No comunicado enviado às redacções, a associação alerta para a questão da “utilização insustentável da biomassa florestal para a produção de energia”, denunciando o facto de as políticas de promoção de energias renováveis “não acautelarem de forma séria” a utilização da floresta. Isto porque, em vez de estarem a contribuir para a redução de gases de efeito estufa, as centrais de biomassa estariam a queimar não só resíduos florestais mas também madeira, “implicando uma maior libertação do CO2 ali armazenado para a atmosfera”, refere Nuno Forner.
A Zero insta as autoridades a “tomar as devidas diligências” para “avaliar o grau de aplicação do pagamento majorado [da electricidade produzida nas centrais] enquadrado no Decreto-Lei 5/2011, e alterações seguintes, suspendendo no imediato o pagamento nas eventuais situações irregulares identificadas”.

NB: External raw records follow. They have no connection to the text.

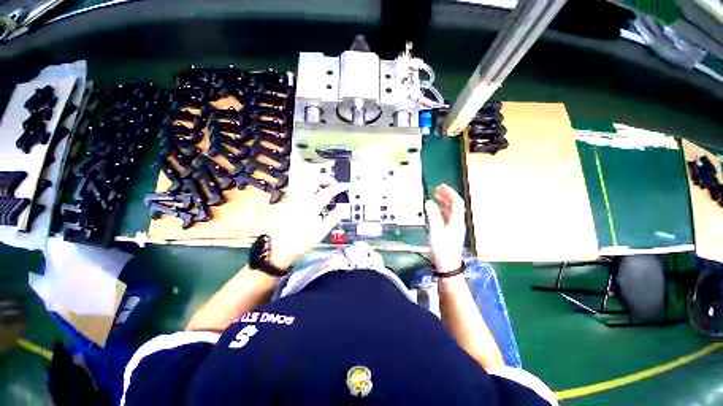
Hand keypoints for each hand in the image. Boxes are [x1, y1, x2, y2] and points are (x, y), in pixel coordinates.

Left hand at [267, 182, 348, 268]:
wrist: (280, 248)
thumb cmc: (302, 242)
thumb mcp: (321, 233)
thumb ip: (332, 219)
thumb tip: (341, 210)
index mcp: (311, 208)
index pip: (326, 193)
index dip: (336, 188)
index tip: (342, 187)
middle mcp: (301, 201)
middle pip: (312, 181)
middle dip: (324, 178)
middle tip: (332, 183)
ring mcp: (293, 201)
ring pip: (304, 183)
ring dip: (315, 180)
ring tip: (324, 185)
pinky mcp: (289, 203)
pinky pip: (299, 188)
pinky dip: (308, 185)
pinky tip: (312, 191)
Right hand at [425, 184, 465, 272]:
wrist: (447, 265)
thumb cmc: (442, 247)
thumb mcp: (435, 230)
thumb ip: (433, 215)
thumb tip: (429, 202)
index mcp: (456, 220)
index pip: (457, 202)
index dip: (450, 193)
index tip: (441, 186)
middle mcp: (458, 222)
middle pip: (455, 205)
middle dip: (447, 196)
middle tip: (437, 189)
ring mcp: (455, 227)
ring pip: (452, 211)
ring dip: (444, 202)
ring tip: (436, 197)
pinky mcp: (451, 232)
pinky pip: (448, 217)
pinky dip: (442, 211)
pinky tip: (436, 211)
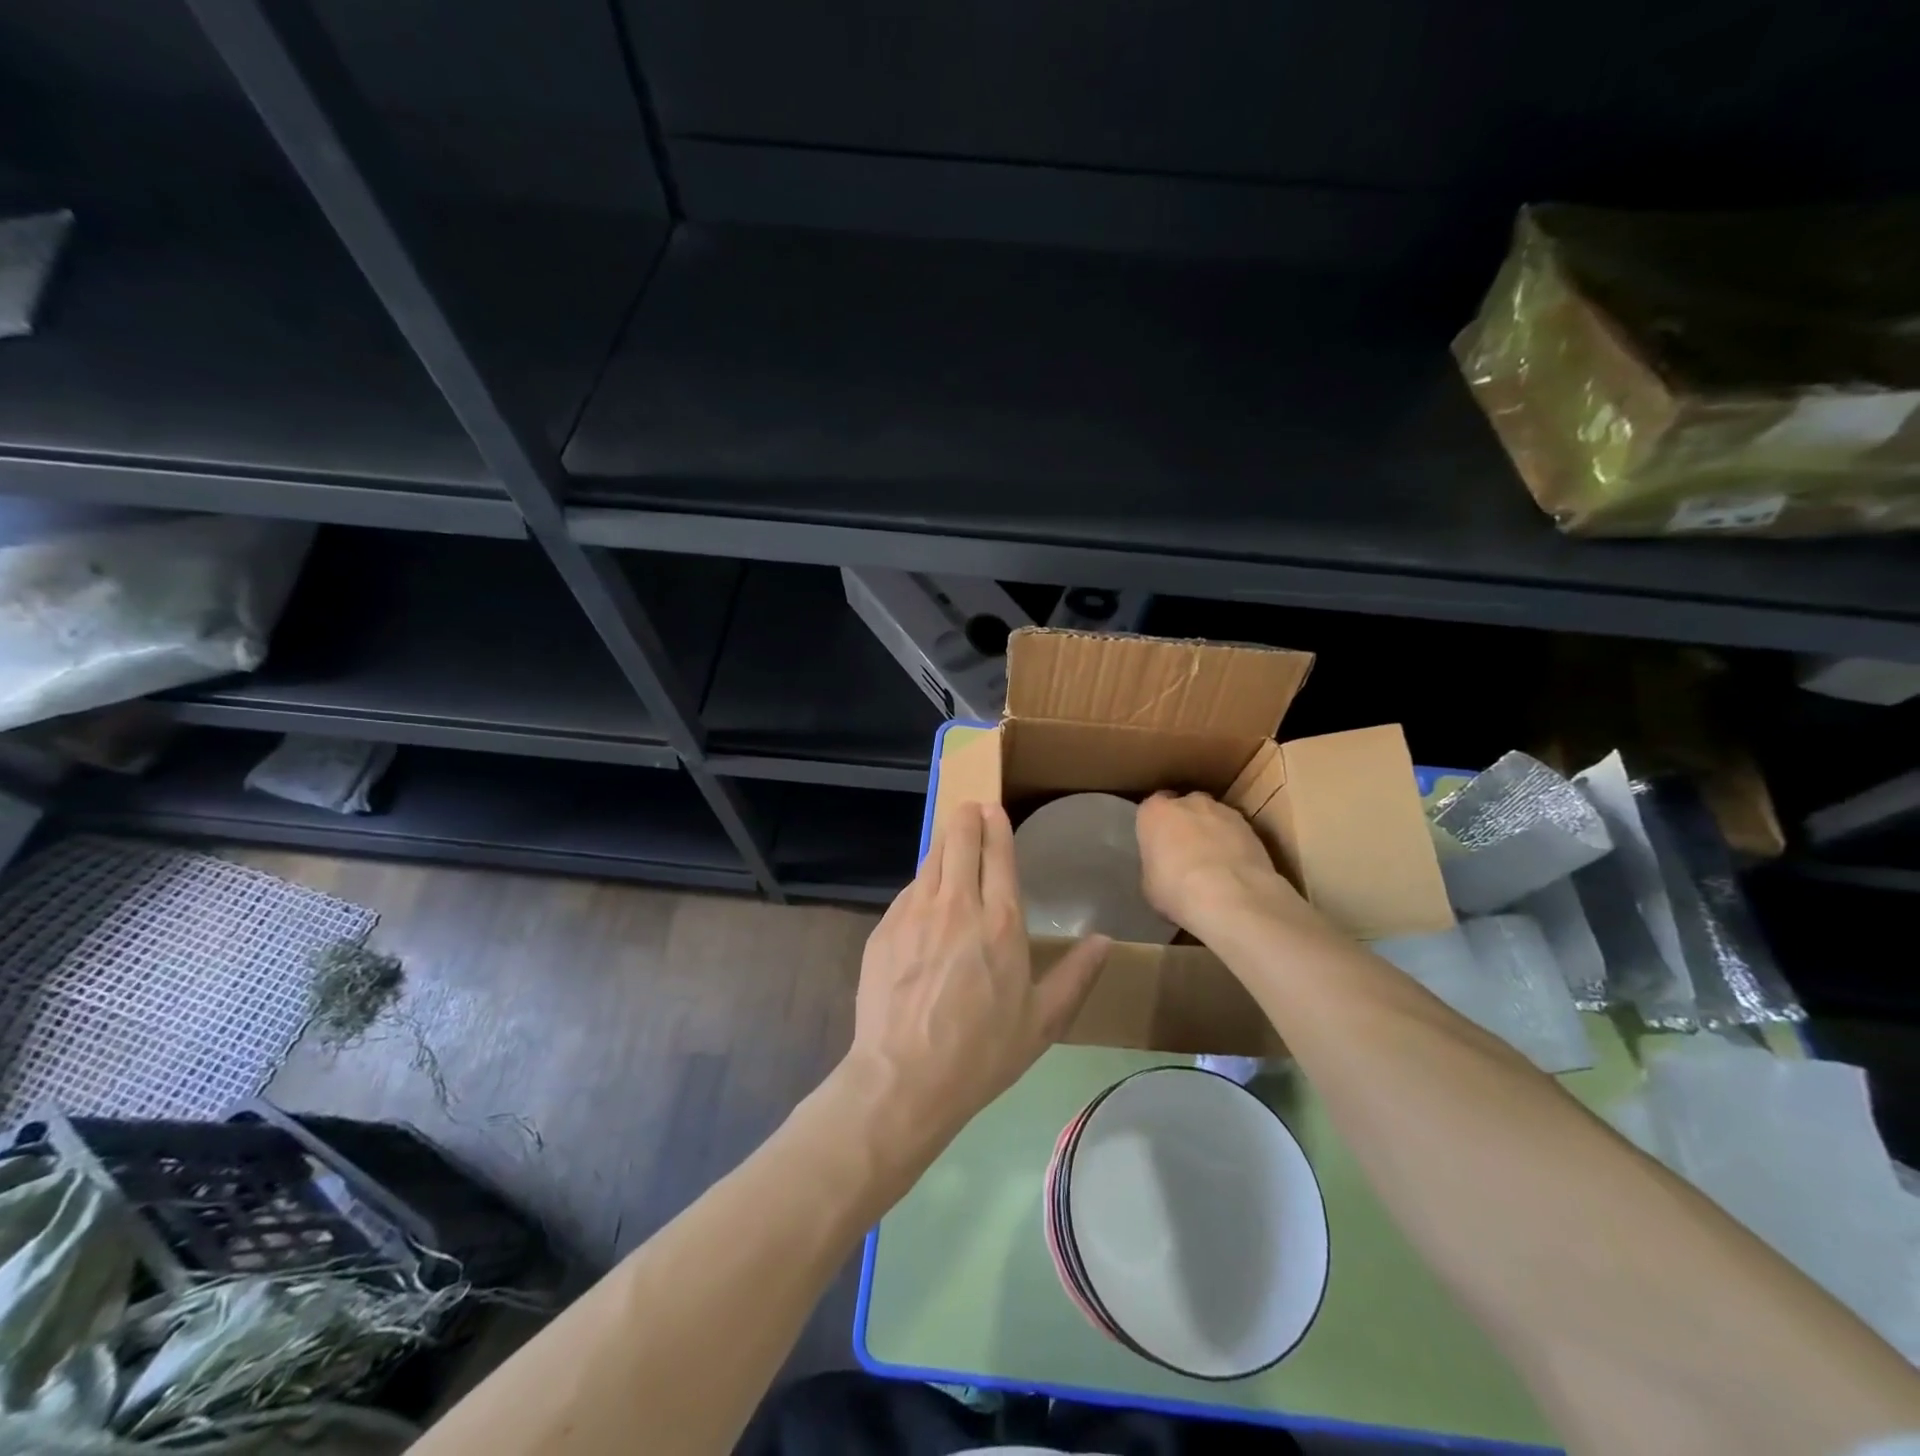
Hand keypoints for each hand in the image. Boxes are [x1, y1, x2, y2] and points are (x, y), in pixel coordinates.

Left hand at [846, 802, 1110, 1145]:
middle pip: (959, 841)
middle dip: (966, 818)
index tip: (993, 808)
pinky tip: (925, 896)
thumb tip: (1105, 941)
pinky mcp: (884, 928)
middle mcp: (957, 905)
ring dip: (943, 843)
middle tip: (971, 810)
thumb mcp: (1043, 1022)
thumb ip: (1076, 976)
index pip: (998, 854)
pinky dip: (921, 883)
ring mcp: (914, 913)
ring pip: (930, 859)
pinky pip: (908, 892)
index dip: (995, 825)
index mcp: (1001, 922)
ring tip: (950, 840)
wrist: (903, 1078)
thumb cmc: (982, 1053)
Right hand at [1136, 790, 1299, 932]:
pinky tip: (1235, 870)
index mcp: (1155, 812)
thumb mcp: (1148, 883)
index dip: (1156, 828)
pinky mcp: (1251, 827)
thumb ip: (1155, 865)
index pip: (1151, 809)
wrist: (1230, 896)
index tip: (1158, 847)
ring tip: (1214, 865)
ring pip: (1213, 817)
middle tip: (1185, 853)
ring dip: (1212, 833)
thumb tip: (1164, 868)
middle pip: (1185, 806)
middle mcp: (1189, 802)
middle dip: (1185, 824)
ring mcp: (1223, 811)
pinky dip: (1234, 845)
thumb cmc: (1176, 889)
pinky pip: (1236, 833)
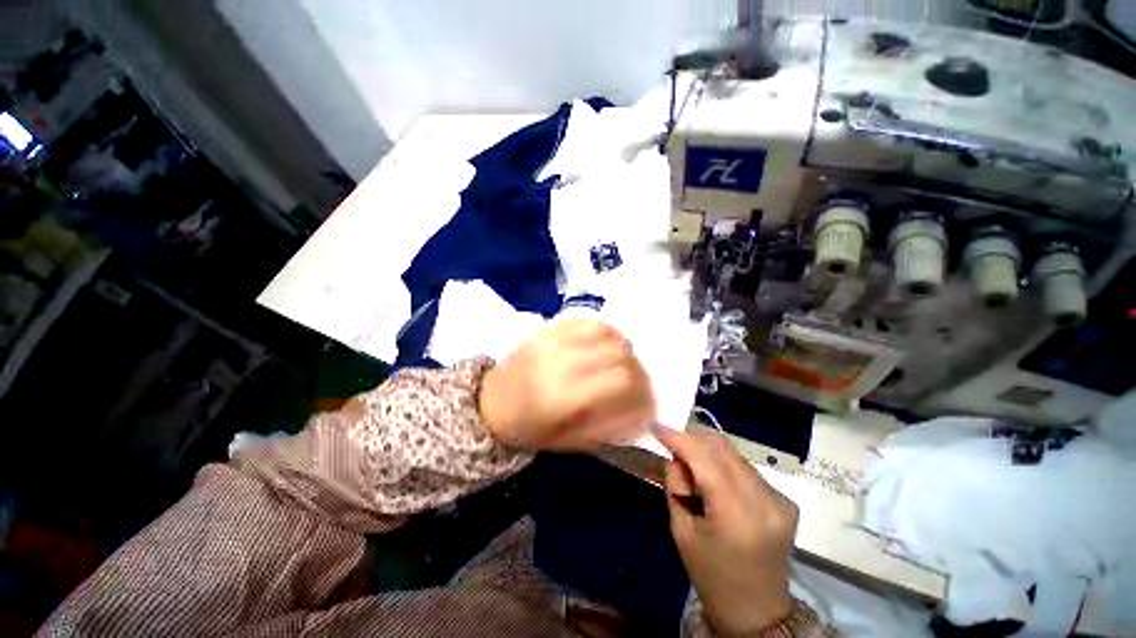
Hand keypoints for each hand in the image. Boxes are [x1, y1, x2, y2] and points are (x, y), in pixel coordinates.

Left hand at [479, 319, 654, 450]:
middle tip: (637, 385)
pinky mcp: (548, 328)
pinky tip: (605, 346)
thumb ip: (609, 426)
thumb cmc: (528, 428)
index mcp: (563, 395)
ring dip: (623, 348)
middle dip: (637, 371)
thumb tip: (641, 413)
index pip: (621, 382)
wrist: (490, 402)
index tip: (647, 405)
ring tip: (622, 364)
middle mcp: (561, 361)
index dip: (643, 393)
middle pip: (618, 353)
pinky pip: (586, 321)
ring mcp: (553, 339)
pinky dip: (605, 332)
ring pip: (606, 331)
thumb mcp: (568, 441)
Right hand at [656, 427, 797, 636]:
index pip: (705, 458)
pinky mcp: (785, 500)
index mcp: (737, 515)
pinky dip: (724, 465)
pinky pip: (745, 467)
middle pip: (722, 448)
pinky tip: (716, 485)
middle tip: (674, 451)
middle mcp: (764, 500)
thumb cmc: (711, 575)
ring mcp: (780, 499)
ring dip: (708, 453)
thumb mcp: (681, 531)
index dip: (679, 437)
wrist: (758, 611)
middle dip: (692, 441)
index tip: (657, 425)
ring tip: (695, 474)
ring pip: (734, 453)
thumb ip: (676, 485)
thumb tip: (676, 455)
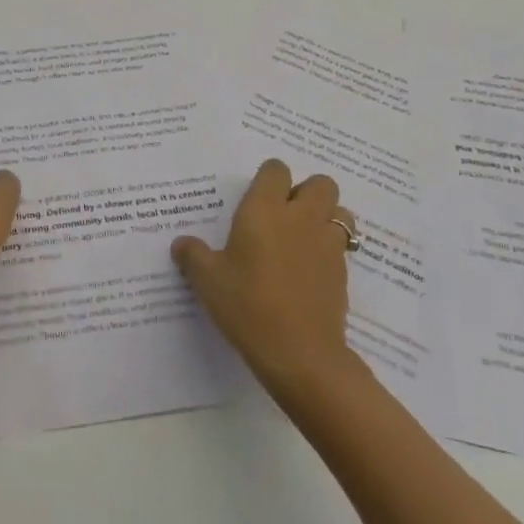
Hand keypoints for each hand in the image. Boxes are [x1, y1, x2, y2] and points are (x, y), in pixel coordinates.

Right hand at [171, 159, 355, 388]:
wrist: (299, 354)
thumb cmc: (247, 305)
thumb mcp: (208, 281)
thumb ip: (193, 256)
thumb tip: (181, 243)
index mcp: (265, 209)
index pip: (276, 170)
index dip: (269, 178)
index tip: (257, 196)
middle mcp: (300, 217)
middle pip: (320, 183)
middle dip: (307, 191)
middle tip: (285, 215)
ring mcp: (327, 244)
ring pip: (340, 212)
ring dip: (327, 217)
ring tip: (305, 239)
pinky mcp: (342, 273)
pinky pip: (342, 247)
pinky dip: (330, 251)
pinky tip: (310, 272)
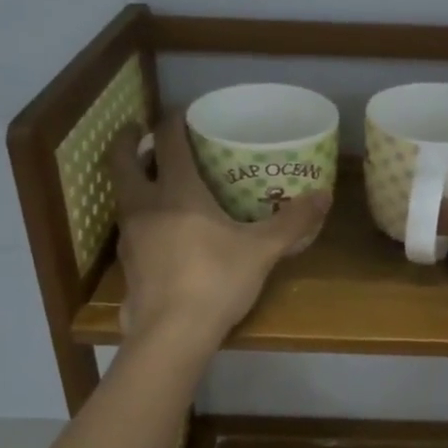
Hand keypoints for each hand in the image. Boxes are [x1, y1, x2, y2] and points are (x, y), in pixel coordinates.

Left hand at [105, 115, 330, 349]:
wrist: (172, 335)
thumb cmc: (216, 281)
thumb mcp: (262, 250)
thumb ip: (292, 222)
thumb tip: (324, 196)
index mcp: (177, 193)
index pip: (167, 142)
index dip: (172, 121)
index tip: (180, 112)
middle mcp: (145, 206)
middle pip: (122, 162)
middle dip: (128, 141)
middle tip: (138, 131)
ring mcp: (130, 236)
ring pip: (123, 195)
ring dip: (133, 178)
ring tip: (153, 178)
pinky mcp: (128, 264)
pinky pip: (130, 225)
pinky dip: (140, 213)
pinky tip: (160, 228)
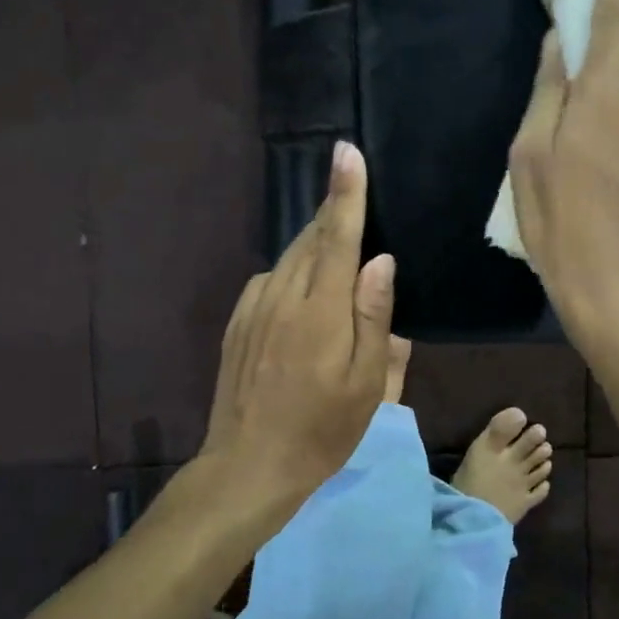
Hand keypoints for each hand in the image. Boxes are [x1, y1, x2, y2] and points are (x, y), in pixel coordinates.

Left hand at [200, 140, 394, 515]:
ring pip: (290, 257)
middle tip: (356, 196)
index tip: (347, 152)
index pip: (337, 236)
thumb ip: (373, 316)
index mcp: (320, 309)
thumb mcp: (367, 383)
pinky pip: (272, 279)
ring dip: (315, 243)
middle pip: (311, 238)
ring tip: (339, 249)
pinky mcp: (238, 323)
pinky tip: (305, 294)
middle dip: (334, 213)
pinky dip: (294, 271)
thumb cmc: (322, 430)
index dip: (346, 193)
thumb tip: (380, 261)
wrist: (248, 466)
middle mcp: (282, 296)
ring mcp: (254, 308)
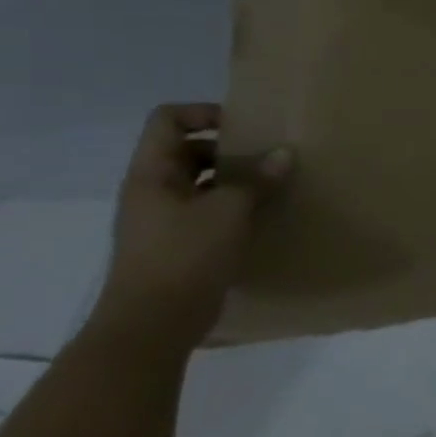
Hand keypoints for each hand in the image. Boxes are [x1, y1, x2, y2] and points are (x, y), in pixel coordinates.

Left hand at [91, 103, 291, 350]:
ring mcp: (164, 219)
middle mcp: (153, 190)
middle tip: (270, 157)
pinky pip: (209, 211)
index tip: (245, 126)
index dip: (204, 113)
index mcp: (152, 174)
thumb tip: (284, 153)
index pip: (168, 121)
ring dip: (236, 180)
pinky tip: (264, 217)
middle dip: (229, 149)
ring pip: (201, 182)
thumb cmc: (184, 256)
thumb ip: (256, 180)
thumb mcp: (227, 212)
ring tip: (275, 185)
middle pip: (187, 150)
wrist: (153, 323)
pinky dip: (235, 207)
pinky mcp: (180, 244)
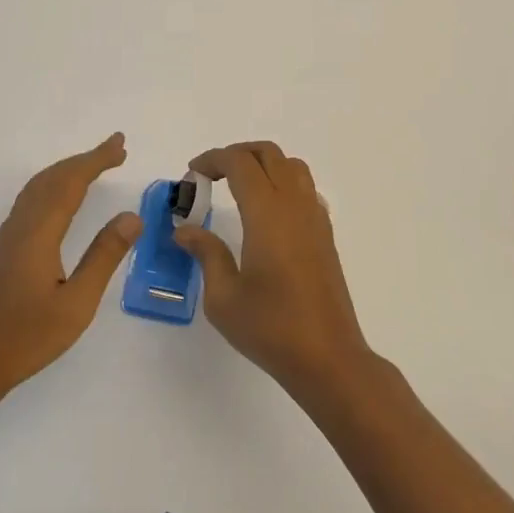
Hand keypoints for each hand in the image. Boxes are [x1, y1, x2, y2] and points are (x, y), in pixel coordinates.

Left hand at [0, 134, 140, 399]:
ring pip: (38, 187)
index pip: (71, 182)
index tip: (120, 144)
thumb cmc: (24, 337)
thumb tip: (131, 217)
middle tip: (115, 150)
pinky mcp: (4, 250)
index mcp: (39, 232)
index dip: (96, 159)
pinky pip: (31, 200)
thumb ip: (103, 257)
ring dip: (67, 171)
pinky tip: (60, 200)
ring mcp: (8, 236)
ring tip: (93, 167)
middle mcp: (21, 225)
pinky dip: (53, 186)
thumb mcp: (76, 304)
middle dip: (84, 160)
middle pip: (53, 178)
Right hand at [173, 141, 376, 405]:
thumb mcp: (223, 297)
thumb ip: (206, 254)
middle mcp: (294, 206)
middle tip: (210, 175)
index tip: (192, 173)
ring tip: (238, 186)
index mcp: (267, 214)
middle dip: (236, 154)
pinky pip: (305, 188)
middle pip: (268, 154)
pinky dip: (282, 182)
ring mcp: (315, 218)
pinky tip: (267, 212)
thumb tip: (185, 230)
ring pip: (291, 166)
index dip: (213, 159)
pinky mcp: (325, 235)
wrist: (328, 358)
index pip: (240, 163)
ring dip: (263, 164)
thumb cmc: (271, 328)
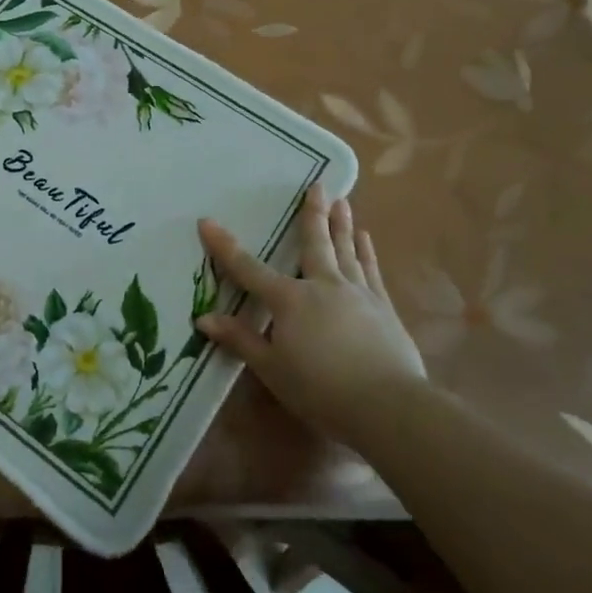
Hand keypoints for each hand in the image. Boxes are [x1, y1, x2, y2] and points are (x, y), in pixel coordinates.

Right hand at [197, 183, 426, 445]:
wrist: (388, 406)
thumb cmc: (321, 389)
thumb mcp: (272, 369)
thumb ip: (240, 340)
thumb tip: (203, 319)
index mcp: (289, 301)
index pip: (248, 269)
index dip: (225, 246)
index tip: (207, 221)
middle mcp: (323, 286)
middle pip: (313, 244)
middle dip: (311, 214)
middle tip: (317, 186)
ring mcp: (357, 293)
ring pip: (346, 250)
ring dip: (341, 224)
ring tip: (342, 201)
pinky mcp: (383, 308)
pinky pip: (371, 271)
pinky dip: (366, 252)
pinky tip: (365, 238)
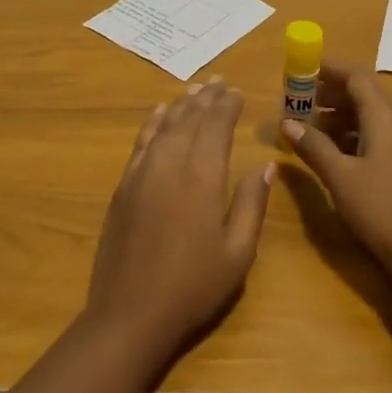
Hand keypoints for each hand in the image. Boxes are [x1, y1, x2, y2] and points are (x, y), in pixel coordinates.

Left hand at [85, 79, 273, 367]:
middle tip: (218, 81)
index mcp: (202, 177)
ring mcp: (142, 172)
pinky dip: (153, 123)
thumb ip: (251, 204)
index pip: (216, 127)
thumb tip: (267, 166)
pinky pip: (141, 142)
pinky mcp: (124, 185)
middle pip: (190, 120)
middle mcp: (170, 163)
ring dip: (181, 105)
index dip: (227, 107)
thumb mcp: (237, 253)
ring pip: (165, 126)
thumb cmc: (193, 286)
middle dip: (206, 99)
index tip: (237, 91)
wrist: (130, 312)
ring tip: (195, 89)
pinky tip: (160, 113)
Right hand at [280, 62, 391, 289]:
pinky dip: (358, 138)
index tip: (303, 71)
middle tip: (300, 104)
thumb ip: (313, 146)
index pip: (358, 77)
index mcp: (387, 119)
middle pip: (367, 96)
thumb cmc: (383, 211)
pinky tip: (339, 157)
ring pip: (375, 120)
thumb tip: (287, 122)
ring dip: (343, 119)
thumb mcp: (340, 178)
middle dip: (332, 96)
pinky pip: (384, 139)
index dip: (330, 70)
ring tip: (312, 132)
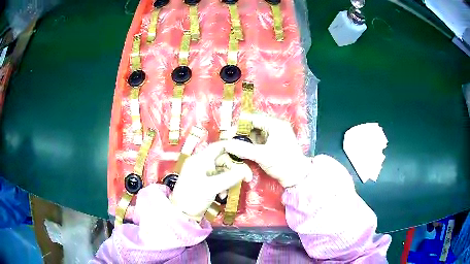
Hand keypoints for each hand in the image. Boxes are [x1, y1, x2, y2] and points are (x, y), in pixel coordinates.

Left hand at [170, 141, 251, 220]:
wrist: (181, 214)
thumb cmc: (193, 197)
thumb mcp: (213, 187)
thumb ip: (230, 177)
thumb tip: (246, 171)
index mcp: (200, 159)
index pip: (220, 146)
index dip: (235, 148)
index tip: (248, 155)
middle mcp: (201, 163)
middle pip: (223, 159)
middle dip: (234, 169)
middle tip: (246, 178)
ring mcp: (202, 173)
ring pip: (222, 170)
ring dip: (229, 179)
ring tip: (229, 191)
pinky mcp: (203, 182)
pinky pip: (218, 178)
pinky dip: (223, 185)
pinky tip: (223, 196)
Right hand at [224, 113, 310, 187]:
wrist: (297, 177)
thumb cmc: (283, 163)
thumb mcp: (262, 156)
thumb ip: (243, 149)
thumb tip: (225, 144)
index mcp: (275, 124)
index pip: (252, 119)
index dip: (238, 125)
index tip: (226, 134)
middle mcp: (274, 126)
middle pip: (252, 125)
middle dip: (239, 133)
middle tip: (227, 141)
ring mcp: (273, 135)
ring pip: (253, 134)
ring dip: (243, 139)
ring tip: (231, 146)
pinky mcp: (271, 144)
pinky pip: (256, 141)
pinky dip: (248, 145)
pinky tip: (240, 150)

Dois longos anos de espera
No documento enviado às redacções, a Zero afirma ter esperado durante “dois longos anos” para ter acesso à informação solicitada ao ICNF. O objectivo da Zero era consultar os planos de acção para uma década, contudo, segundo a associação, “a informação que foi facultada revelou-se incompleta”. Ainda assim, a documentação permitiu que a Zero constatasse que sete das 13 centrais que funcionavam no país há dois anos (hoje já são 15) não tiveram os seus planos de sustentabilidade avaliados.
Os ambientalistas argumentam que os planos disponibilizados pelo ICNF não permitiam avaliar a tipologia da biomassa florestal – ou seja, qual é a matéria que é queimada para produzir electricidade nas centrais? Trata-se de resíduos florestais, como previsto no diploma, ou madeira que poderia ser valorizada na indústria do aglomerado ou mobiliário, por exemplo? Sem respostas, os ambientalistas não conseguiram aferir quão sustentáveis são as unidades de biomassa em Portugal.
“Porque não aplicamos aqui a chamada ‘cascata de resíduos’, que é tão referida na economia circular? As centrais de biomassa deveriam queimar só os verdadeiros resíduos”, diz Nuno Forner. A ideia é enviar para as centrais de biomassa as matérias que já não podem ter outra forma de valorização a não ser a energética. Se a biomassa pode ser útil na indústria madeireira para a fabricação de painéis, por exemplo, então já não é um resíduo – mas sim um recurso.
Nuno Forner lamenta que Portugal esteja a “queimar madeira de qualidade”, como a de pinheiro-bravo, uma matéria-prima da qual temos falta. “É um contra-senso”, desabafa o ambientalista.
“Existe um défice estrutural de madeira de pinho em Portugal”, refere uma publicação do Centro Pinus. Em 2018, estimava-se que tal défice representaria “57% do consumo industrial nacional”. Entre as consequências deste cenário está não só a desflorestação e a perda de biodiversidade, mas também impactos sociais e económicos.
O especialista recorda que a ideia que presidia à criação das centrais de biomassa era, precisamente, a de prevenir incêndios florestais “valorizando energeticamente resíduos” que resultavam da limpeza de terrenos. Contudo, refere a nota de imprensa, aquilo que Portugal testemunha hoje é um mecanismo que “permite o perpetuar da queima de madeira de qualidade”.